The Guardian: Filthy lucre: Oil, oil - everywhere! “And what about Rajasthan? Shell had more or less abandoned prospecting there, but oil minnow Cairn Energy made several major finds this year and reckons Rajasthan could be the new Texas” (ShellNews.net)
Stephen Moss
Thursday August 5, 2004
Oil prices are soaring, stock markets are falling, the end of the world is nigh. Purnomo Yusgiantoro, the Indonesian president of Opec, has warned that the cartel will not be able to increase production to bring down prices, the rise in which has been fuelled by uncertainty over the future of Russian oil giant Yukos and attacks on pipelines in Iraq. Better fill up now before we hit $50 a barrel.
The 11 members of Opec - Algeria, Indonesia, Iran, Iraq, Kuwait, Libya, Nigeria, Qatar, Saudi Arabia, the United Arab Emirates and Venezuela - supply more than 40% of the world's oil and have more than 75% of all proven reserves. They have us over a ... well, they've certainly got us where they want us. Yusgiantoro's statement may even be a bargaining ploy. So the answer, surely, is to start looking beyond Opec.

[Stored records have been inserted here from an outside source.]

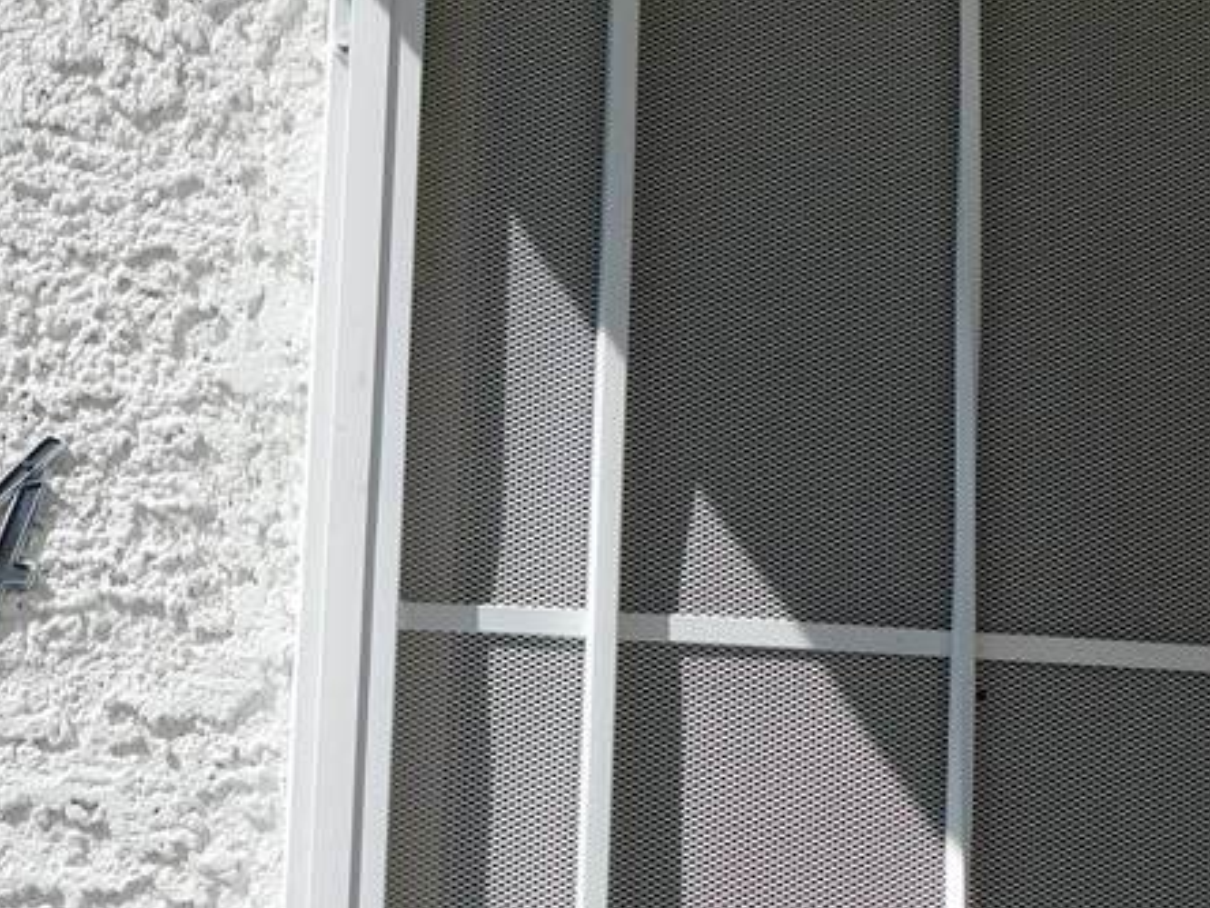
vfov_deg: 27.2
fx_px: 1853
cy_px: 676
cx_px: 373
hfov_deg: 35.7
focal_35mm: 53
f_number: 6
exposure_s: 1/640
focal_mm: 4
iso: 125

Hampshire may be a good place to start. Last summer, Northern Petroleum struck oil near Winchester, between the A31 and A272, and it thinks the field could be good for 100m barrels. The company is also exploring widely in West Sussex and on the Isle of Wight. That's the spirit. The Campaign to Protect Rural England is objecting to drilling, but let's hope Northern's valiant efforts are not blocked by such stockbroker-belt nimbyism.

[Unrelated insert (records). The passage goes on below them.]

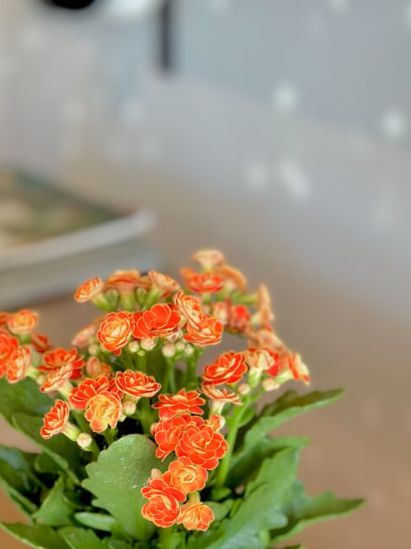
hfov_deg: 19.3
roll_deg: -0.7
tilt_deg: -26.9
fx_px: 1204
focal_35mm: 76
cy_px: 413
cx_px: 155
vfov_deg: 25.4
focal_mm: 6.86
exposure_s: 1/120
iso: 125
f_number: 1.78
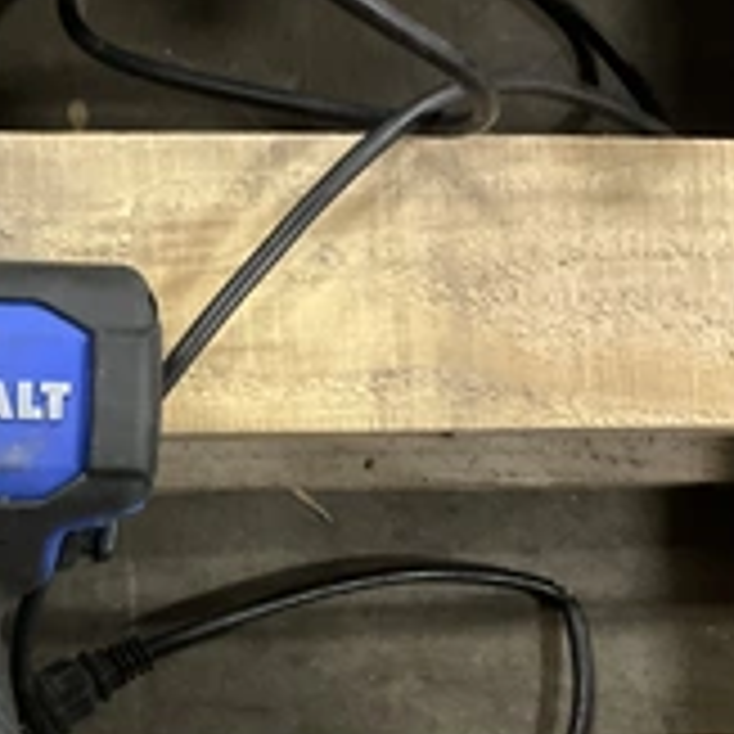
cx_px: -135
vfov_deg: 26.8
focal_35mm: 63
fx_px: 1511
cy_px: 590
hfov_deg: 24.8
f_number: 1.8
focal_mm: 3
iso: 250
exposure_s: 1/30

And what about Rajasthan? Shell had more or less abandoned prospecting there, but oil minnow Cairn Energy made several major finds this year and reckons Rajasthan could be the new Texas; it has already found fields with an estimated 360m barrels of recoverable oil and is now planning exploration in Nepal. Cairn is run by former Scottish rugby international Bill Gammell; playing rugby for Scotland is the perfect pursuit for unquenchable optimists. Cairn invested $7.2m in the search for oil in Rajasthan; the find could be worth $500m. Gammell was recently named Scottish entrepreneur of the year.

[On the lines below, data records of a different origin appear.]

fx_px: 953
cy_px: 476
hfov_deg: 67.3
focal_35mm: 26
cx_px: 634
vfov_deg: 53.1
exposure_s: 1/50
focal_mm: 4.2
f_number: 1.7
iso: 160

BP's latest Statistical Review of World Energy pinpoints reserves in improbable places: Denmark has 1.3bn barrels, Peru 1bn, Papua New Guinea 400m. Greece looks promising; Kazakhstan has huge potential (though there are fears that drilling could trigger earthquakes); the North Sea is by no means exhausted, with major new finds still being made; there are hopes that substantial reserves will be found in the Falklands; and £35m is being spent on offshore exploration in North Wales. Today Colwyn Bay, tomorrow the world. We should stop panicking and start drilling.